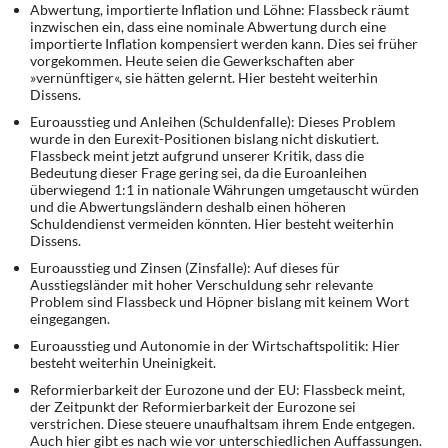
Abwertung, importierte Inflation und Löhne: Flassbeck räumt
DIE LINKE
inzwischen ein, dass eine nominale Abwertung durch eine
importierte Inflation kompensiert werden kann. Dies sei früher
Weitere Themen
vorgekommen. Heute seien die Gewerkschaften aber
»vernünftiger«, sie hätten gelernt. Hier besteht weiterhin
Dissens.
Memo-Gruppe
Euroausstieg und Anleihen (Schuldenfalle): Dieses Problem
wurde in den Eurexit-Positionen bislang nicht diskutiert.
Institut Solidarische Moderne
Flassbeck meint jetzt aufgrund unserer Kritik, dass die
Bedeutung dieser Frage gering sei, da die Euroanleihen
überwiegend 1:1 in nationale Währungen umgetauscht würden
Rosa-Luxemburg-Stiftung
und die Abwertungsländern deshalb einen höheren
Schuldendienst vermeiden könnten. Hier besteht weiterhin
Dissens.
Über mich
Euroausstieg und Zinsen (Zinsfalle): Auf dieses für
Ausstiegsländer mit hoher Verschuldung sehr relevante
Kontakt
Problem sind Flassbeck und Höpner bislang mit keinem Wort
eingegangen.
Euroausstieg und Autonomie in der Wirtschaftspolitik: Hier
besteht weiterhin Uneinigkeit.
Reformierbarkeit der Eurozone und der EU: Flassbeck meint,
der Zeitpunkt der Reformierbarkeit der Eurozone sei
verstrichen. Diese steuere unaufhaltsam ihrem Ende entgegen.
Auch hier gibt es nach wie vor unterschiedlichen Auffassungen.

|---|

Starting with the line that holds "Schuldendienst vermeiden könnten.", copy every line through the end of the data above. Reproduce them exactly, with no other material.

**RESULT OF THIS TASK:**
Schuldendienst vermeiden könnten. Hier besteht weiterhin
Dissens.
Über mich
Euroausstieg und Zinsen (Zinsfalle): Auf dieses für
Ausstiegsländer mit hoher Verschuldung sehr relevante
Kontakt
Problem sind Flassbeck und Höpner bislang mit keinem Wort
eingegangen.
Euroausstieg und Autonomie in der Wirtschaftspolitik: Hier
besteht weiterhin Uneinigkeit.
Reformierbarkeit der Eurozone und der EU: Flassbeck meint,
der Zeitpunkt der Reformierbarkeit der Eurozone sei
verstrichen. Diese steuere unaufhaltsam ihrem Ende entgegen.
Auch hier gibt es nach wie vor unterschiedlichen Auffassungen.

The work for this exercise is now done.